Data under study.

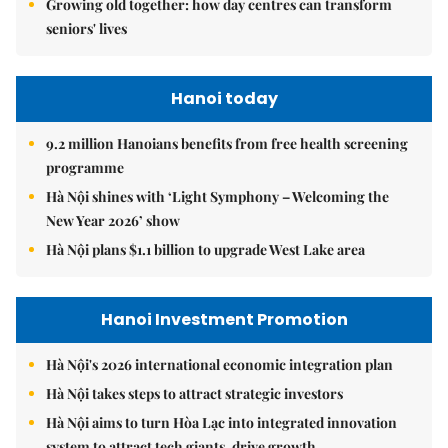
Growing old together: how day centres can transform
seniors' lives
Hanoi today
9.2 million Hanoians benefits from free health screening
programme
Hà Nội shines with ‘Light Symphony – Welcoming the
New Year 2026’ show
Hà Nội plans $1.1 billion to upgrade West Lake area
Hanoi Investment Promotion
Hà Nội's 2026 international economic integration plan
Hà Nội takes steps to attract strategic investors
Hà Nội aims to turn Hòa Lạc into integrated innovation
system to attract tech giants, drive growth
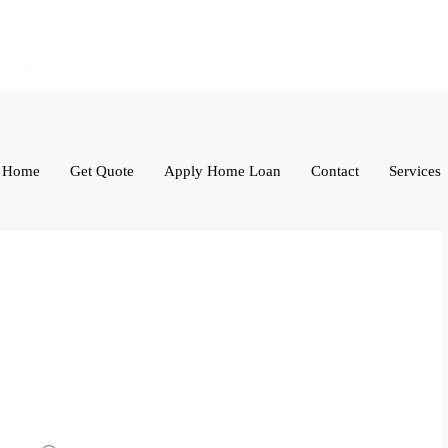
Home
Get Quote
Apply Home Loan
Contact
Services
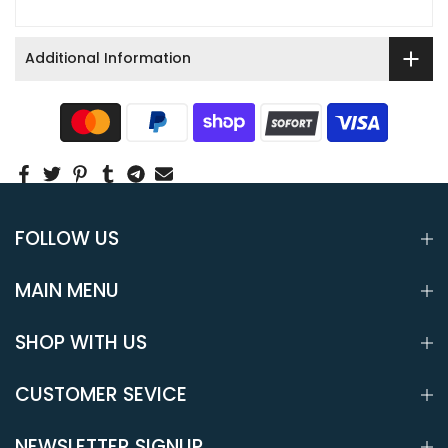
Additional Information
FOLLOW US
MAIN MENU
SHOP WITH US
CUSTOMER SEVICE
NEWSLETTER SIGNUP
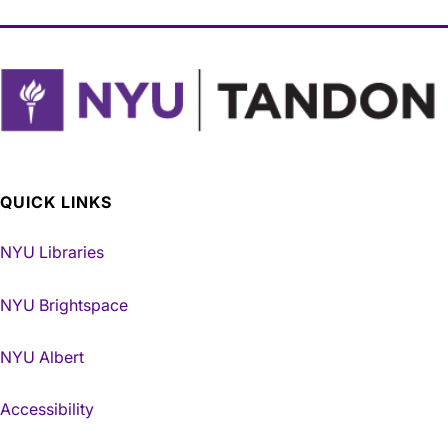
QUICK LINKS
NYU Libraries
NYU Brightspace
NYU Albert
Accessibility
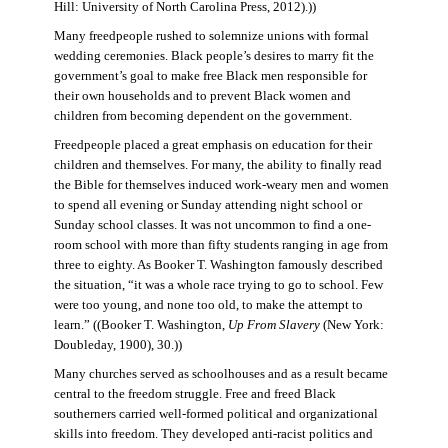
Hill: University of North Carolina Press, 2012).))
Many freedpeople rushed to solemnize unions with formal
wedding ceremonies. Black people’s desires to marry fit the
government’s goal to make free Black men responsible for
their own households and to prevent Black women and
children from becoming dependent on the government.
Freedpeople placed a great emphasis on education for their
children and themselves. For many, the ability to finally read
the Bible for themselves induced work-weary men and women
to spend all evening or Sunday attending night school or
Sunday school classes. It was not uncommon to find a one-
room school with more than fifty students ranging in age from
three to eighty. As Booker T. Washington famously described
the situation, “it was a whole race trying to go to school. Few
were too young, and none too old, to make the attempt to
learn.” ((Booker T. Washington,
Up From Slavery
(New York:
Doubleday, 1900), 30.))
Many churches served as schoolhouses and as a result became
central to the freedom struggle. Free and freed Black
southerners carried well-formed political and organizational
skills into freedom. They developed anti-racist politics and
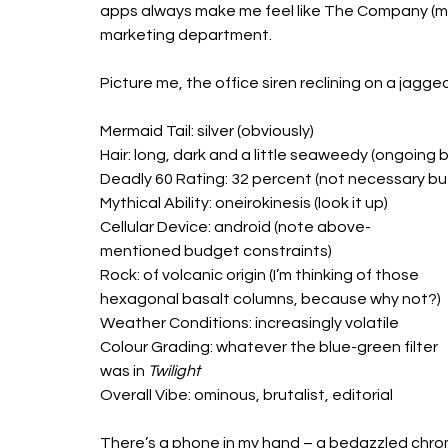
apps always make me feel like The Company (me) 
marketing department.
Picture me, the office siren reclining on a jagged
Mermaid Tail: silver (obviously) 
Hair: long, dark and a little seaweedy (ongoing 
Deadly 60 Rating: 32 percent (not necessary but 
Mythical Ability: oneirokinesis (look it up)
Cellular Device: android (note above-
mentioned budget constraints)
Rock: of volcanic origin (I’m thinking of those 
hexagonal basalt columns, because why not?) 
Weather Conditions: increasingly volatile 
Colour Grading: whatever the blue-green filter 
was in 
Twilight
Overall Vibe: ominous, brutalist, editorial 
There’s a phone in my hand – a bedazzled chrom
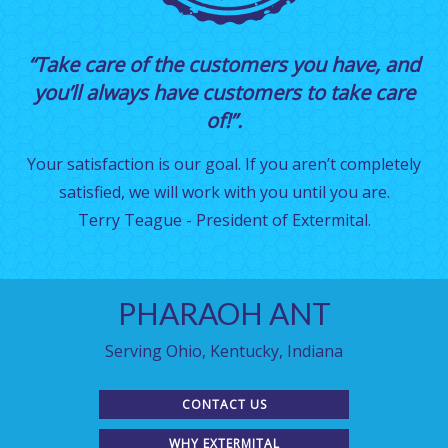
“Take care of the customers you have, and
you’ll always have customers to take care
of!”.
Your satisfaction is our goal. If you aren’t completely
satisfied, we will work with you until you are.
Terry Teague - President of Extermital.
PHARAOH ANT
Serving Ohio, Kentucky, Indiana
CONTACT US
WHY EXTERMITAL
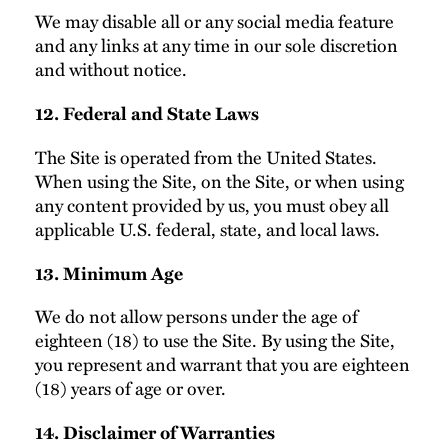
We may disable all or any social media feature
and any links at any time in our sole discretion
and without notice.
12. Federal and State Laws
The Site is operated from the United States.
When using the Site, on the Site, or when using
any content provided by us, you must obey all
applicable U.S. federal, state, and local laws.
13. Minimum Age
We do not allow persons under the age of
eighteen (18) to use the Site. By using the Site,
you represent and warrant that you are eighteen
(18) years of age or over.
14. Disclaimer of Warranties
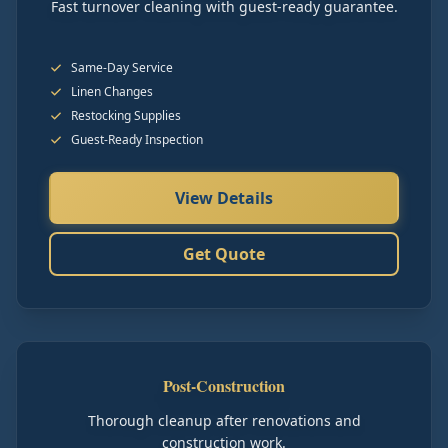
Fast turnover cleaning with guest-ready guarantee.
Same-Day Service
Linen Changes
Restocking Supplies
Guest-Ready Inspection
View Details
Get Quote
Post-Construction
Thorough cleanup after renovations and
construction work.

Assignment. From the line containing "Overall Vibe: ominous, brutalist, editorial" through the final line of the records, write out each line exactly, and include no pictures.

Solved exercise.
Overall Vibe: ominous, brutalist, editorial 
There’s a phone in my hand – a bedazzled chrom
“Take care of the customers you have, and
you’ll always have customers to take care
of!”.
Your satisfaction is our goal. If you aren’t completely
satisfied, we will work with you until you are.
Terry Teague - President of Extermital.
PHARAOH ANT
Serving Ohio, Kentucky, Indiana
CONTACT US
WHY EXTERMITAL
We may disable all or any social media feature
and any links at any time in our sole discretion
and without notice.
12. Federal and State Laws
The Site is operated from the United States.
When using the Site, on the Site, or when using
any content provided by us, you must obey all
applicable U.S. federal, state, and local laws.
13. Minimum Age
We do not allow persons under the age of
eighteen (18) to use the Site. By using the Site,
you represent and warrant that you are eighteen
(18) years of age or over.
14. Disclaimer of Warranties
Fast turnover cleaning with guest-ready guarantee.
Same-Day Service
Linen Changes
Restocking Supplies
Guest-Ready Inspection
View Details
Get Quote
Post-Construction
Thorough cleanup after renovations and
construction work.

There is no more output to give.